[第144号] 未来に繋がる、伝統工芸に秘められた可能性

 伝統工芸業界は新型コロナの影響によって、極めて深刻な状況に陥っています。5月、伝統工芸の企画販売会社が、新型コロナによる影響のアンケートを実施し、全国の伝統工芸367事業者が回答したところ、年内に廃業を検討している事業者が約40%という、衝撃的な集計結果が出ました。全国の主要地方新聞でもこの記事が一斉配信され、新潟では新潟日報社に掲載されましたが、記事を見た方は一様に驚かれたのではないでしょうか。1990年代、バブル後の10年間で、職人数は約20万人から約10万人へと半減し、産業規模は半分にまで縮小しましたが、この度の新型コロナの影響による産業の縮小スピードは、もはやその比ではありません。長年に渡り受け継がれ、日本の文化を形成してきた伝統技術が、わずか半年足らずで次々と途絶えてしまう可能性があり、今、伝統工芸は有史以来、最大の危機を迎えています。

 上記のアンケートは、主にSNSの発信でアンケート調査を呼びかけ、回答はネットで実施されたため、ネット環境が整っていない高齢の事業者には、アンケートの情報が届いていないと思われ、実際にはさらに多くの事業者が、年内の廃業を検討している可能性も考えられます。伝統工芸業界は、従業員5名以下の事業所が80%以上を占めており、その多くが1名のみの個人事業主。そして、職人60歳以上が約70%と、高齢化に歯止めが掛かっておらず、後継者がいない、もしくは事業継承を考えていない事業者が約70%存在し、技術継承の問題は深刻です。また、年々経営状況が悪化している事業者が多く、それに伴って職人の年収も低下。職人の約40%が年収100万円以下というデータもあり、もはや、学生のアルバイト程度の収入で細々と事業を行っているのが、今の伝統工芸の現状なのです。

 伝統工芸の世界は基本的には分業制で、製品として完成するまで多くの工程に分かれており、その一つ一つに専門の職人が存在します。例えば漆器業界の場合、大きく分けると木地師・塗師・蒔絵師が居り、その前段階には、漆を採取する漆掻き職人、さらには作業道具を作る職人もいます。したがって伝統工芸品は、素材加工をする川上から、製品を仕上げる川下まで、全てが一つに繋がっている運命共同体として構成されており、一つの事業所が廃業すると、製品化できないリスクも併せ持っています。また、産地問屋が流通に根付いている業界でもあり、そこからさらに複数の商社や小売業へ渡るため、素材の段階から小売店で製品がお客様の手に渡るまで、多くの事業所を経由することになります。この産業構造ではお客様の声が職人へ届きにくく、情報が分断され、時代のニーズを取り込むことは困難です。
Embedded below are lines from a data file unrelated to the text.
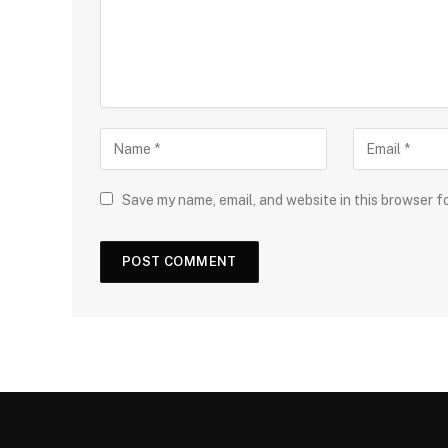
Save my name, email, and website in this browser f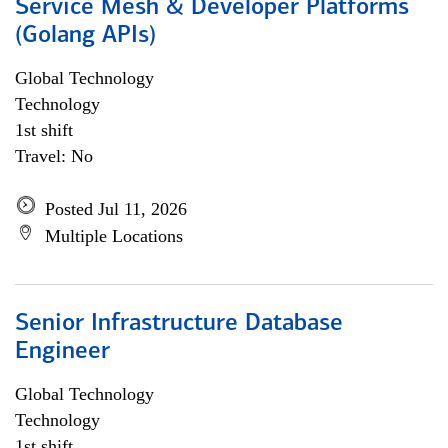
Service Mesh & Developer Platforms
(Golang APIs)
Global Technology
Technology
1st shift
Travel: No
Posted Jul 11, 2026
Multiple Locations
Senior Infrastructure Database
Engineer
Global Technology
Technology
1st shift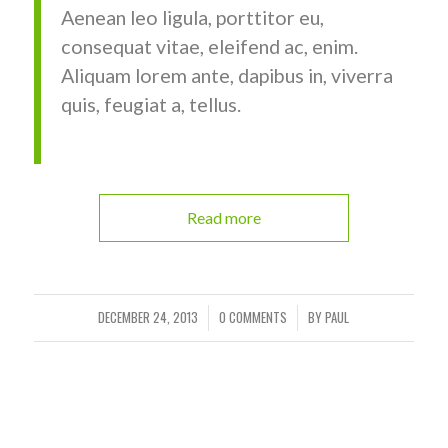
Aenean leo ligula, porttitor eu,
consequat vitae, eleifend ac, enim.
Aliquam lorem ante, dapibus in, viverra
quis, feugiat a, tellus.
Read more
DECEMBER 24, 2013
0 COMMENTS
BY
PAUL
/
/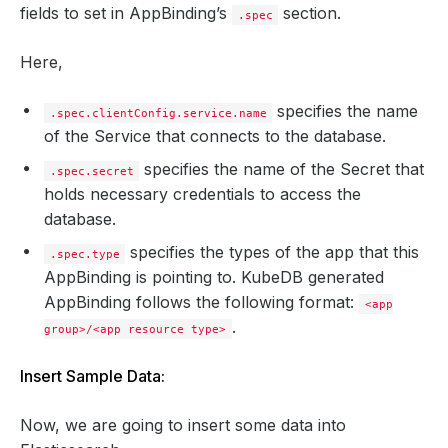
fields to set in AppBinding’s
section.
.spec
scheme
:
https
parameters
:
apiVersion
:
appcatalog.appscode.com/v1alpha1
Here,
kind
:
StashAddon
stash
:
addon
:
specifies the name
.spec.clientConfig.service.name
backupTask
:
of the Service that connects to the database.
name
:
elasticsearch-backup-8.2.0
params
:
specifies the name of the Secret that
- 
name
:
args
.spec.secret
value
:
--match=^(?![.])(?!apm-agent-co
holds necessary credentials to access the
restoreTask
:
database.
name
:
elasticsearch-restore-8.2.0
params
:
specifies the types of the app that this
.spec.type
- 
name
:
args
value
:
--match=^(?![.])(?!apm-agent-co
AppBinding is pointing to. KubeDB generated
secret
:
AppBinding follows the following format:
<app
name
:
es-quickstart-elastic-cred
tlsSecret
:
.
group>/<app resource type>
name
:
es-quickstart-client-cert
type
:
kubedb.com/elasticsearch
Insert Sample Data:
version
:
8.15.0
kind
:
List
metadata
:
Now, we are going to insert some data into
resourceVersion
:
""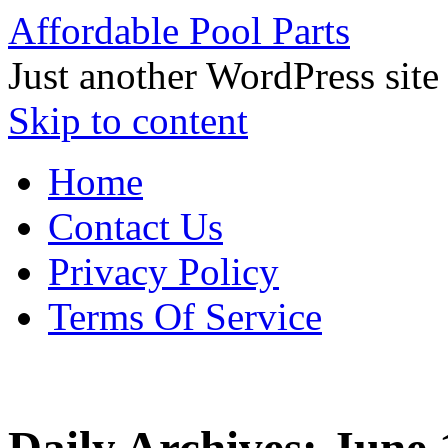
Affordable Pool Parts
Just another WordPress site
Skip to content
Home
Contact Us
Privacy Policy
Terms Of Service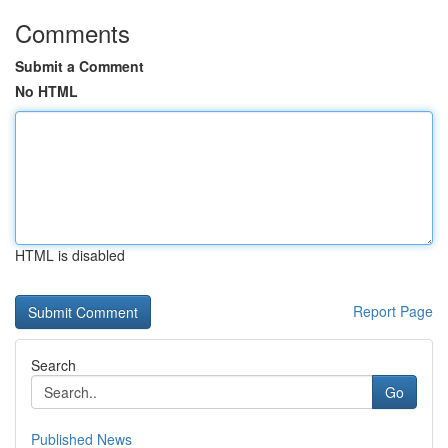
Comments
Submit a Comment
No HTML
HTML is disabled
Report Page
Search
Go
Published News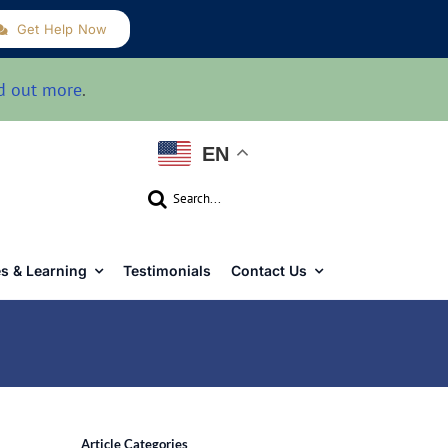
Get Help Now
d out more
.
EN
Search
for:
s & Learning
Testimonials
Contact Us
Article Categories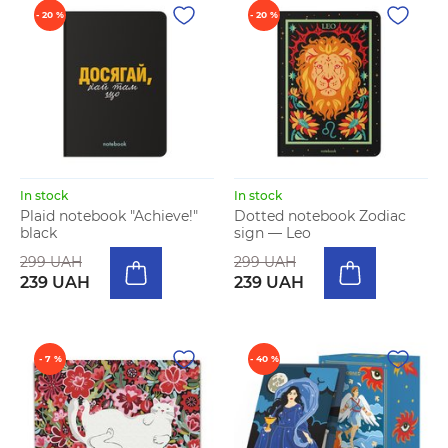
- 20 %
- 20 %
In stock
In stock
Plaid notebook "Achieve!"
Dotted notebook Zodiac
black
sign — Leo
299 UAH
299 UAH
239 UAH
239 UAH
- 7 %
- 40 %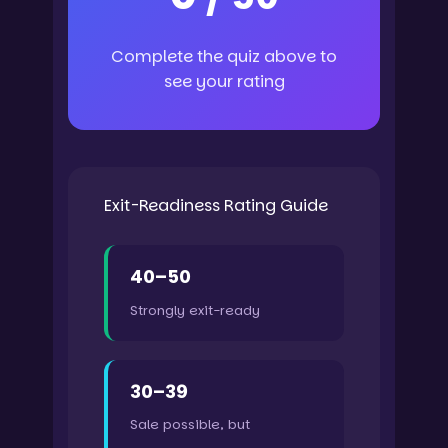
Complete the quiz above to
see your rating
Exit-Readiness Rating Guide
40–50
Strongly exit-ready
30–39
Sale possible, but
 伝統工芸業界の根本的な問題点として挙げられるのが、価格が安過ぎることです。産地問屋や小売業者は、職人からの賃上げの要求に易々とは応じないことが多く、数十年間、工場出荷価格が変わっていないケースも珍しくありません。そのため、職人は低収入を余儀なくされ、将来の不安から後継者を作ろうとせず、結果、業界の産業規模の縮小に繋がっています。今後、業界を発展させていくためには、産地内の構造改革は喫緊の課題です。メーカー同士、さらには産地問屋も加わり、産地間のM&Aを積極的に推進させ、製販一貫体制で事業経営を行うことは、もはや必要不可欠の時代。全ての作業工程を一事業者で完結させ、さらに、価格決定権を持ち直販体制を構築していくことで利益率を上げ、財務体質の強化も図ります。下請けや産地問屋といった旧態依然の産地構造から脱却し、一刻も早く産地の構造改革を推進していかないと、業界の産業縮小は、より一層深刻なものとなります。

 伝統工芸業界は、先人たちが永年に渡り築き上げてきた「歴史」「文化」「技術」という日本が世界に誇れる無形の財産を保有しており、その価値は時代と共に高まっています。これは他の産業が短期間で得ることは出来ず、さらにお金では買えない価値。つまり伝統工芸業界は、他の産業にはないアドバンテージを持っているのです。その意味において、産地の構造改革を断行し、さらにブランディングの視点が入れば、伝統工芸は、最も成長できる産業の一つと言っても過言では無いでしょう。欧米のラグジュアリーブランドは、「歴史」「文化」「技術」という無形の財産を、「ブランディング」の手法を活用することで、世界中の人々が憧れるブランドに構築してきました。日本の伝統工芸は日本の長い歴史の中で様々な苦難を乗り越え、時代に応じて常に変化を繰り返しながら、今に受け継がれています。この度の新型コロナでこれまでの価値観の見直しを迫られる今、地域に根付いた歴史ある技術を、そのまま消さないために何が出来るか、共に歩み考えて行きたいと思っています。